In
this article, Peter Nichols reviews some of the problems with
conventional municipal budgeting and discusses the movement toward
strategic budgeting.
It is clear
that budgeting constitutes a crucial function in municipal government.
Budgets provide expenditure and management controls and offer
an important tool in planning program and service delivery.
However, many
municipalities are expressing increasing dissatisfaction with
their budgeting systems and procedures, in particular:
- the considerable
time and resources absorbed in preparing and finalizing budgets
- the short-term
focus of annual budgets
- the fixation
of the budgeting process on tax rate impacts
- the emphasis
of budget documents on line-by-line "input" numbers,
with limited recognition of program "outputs" and
outcomes
- the challenge
of choosing among competing demands for additional funds
- an inadequate
alignment of municipal goals and strategies through the budget
and difficulties in interpreting council priorities
- unsatisfactory
approaches for obtaining public input into the budget-setting
process
A number of
municipal jurisdictions across North America are actively involved
in efforts to reform their budgeting systems. The "holy grail"

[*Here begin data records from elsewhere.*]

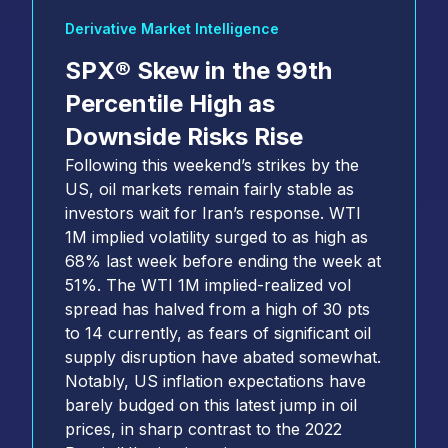
Derivative Market Intelligence
SPX® Skew in the 99th
Percentile High as
Downside Risks Rise
Following this weekend’s strikes by the
US, oil markets remain fairly stable as
investors wait for Iran’s response. WTI
1M implied volatility surged to as high as
68% last week before ending the week at
51%. The WTI 1M implied-realized vol
spread has halved from a high of 30 pts
to 14 currently, as fears of significant oil
supply disruption have abated somewhat.
Notably, US inflation expectations have
barely budged on this latest jump in oil
prices, in sharp contrast to the 2022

of these reforms is the development of "strategic budgeting"
systems that seamlessly integrate strategic plans, budgets, performance
measures, and service and program evaluations as conceptualized
below.

These strategic
budgeting systems guide resource allocation decisions that are
tied to strategic goals and to the results of regularized outcome
evaluations.
Some key features
of these systems are as follows:
- they include
well-defined service plans and objectives;
- they typically
involve multi-year plans and projections;
- they incorporate
two-way information communications with the public;
- they feature
comparisons between actual and planned financial and non-financial
performance; and,
- they involve
the comprehensive use of performance measures.
The cornerstone
of these systems is the municipality's strategic plan, which provides
an overall context and priorization guide for budget decisions
and protects the community's primary goals from being sidetracked
by the balancing decisions that form part of traditional budget
processes.
Strategic
budgeting represents a fundamental change from conventional budgeting.
Experience elsewhere has shown that the change to the new approach
is best carried out in stages over time and may take several years
to fully implement. The development of a strategic plan, the adoption
of departmental business plans, the selection and use of performance
measures, the design of appropriate internal and external communications
processes, the assessment of internal organizational implications
-- these and other parallel initiatives need to be well planned
and implemented within the context of available staffing and financial
resources. In addition, there appears to be no "one-size-fits-all"
strategic budgeting model that can be adopted universally: each
municipality will need to move only as far and as quickly as it
is comfortable with and will want to "tweak" the generalized
strategic budgeting model to meet its own circumstances and needs.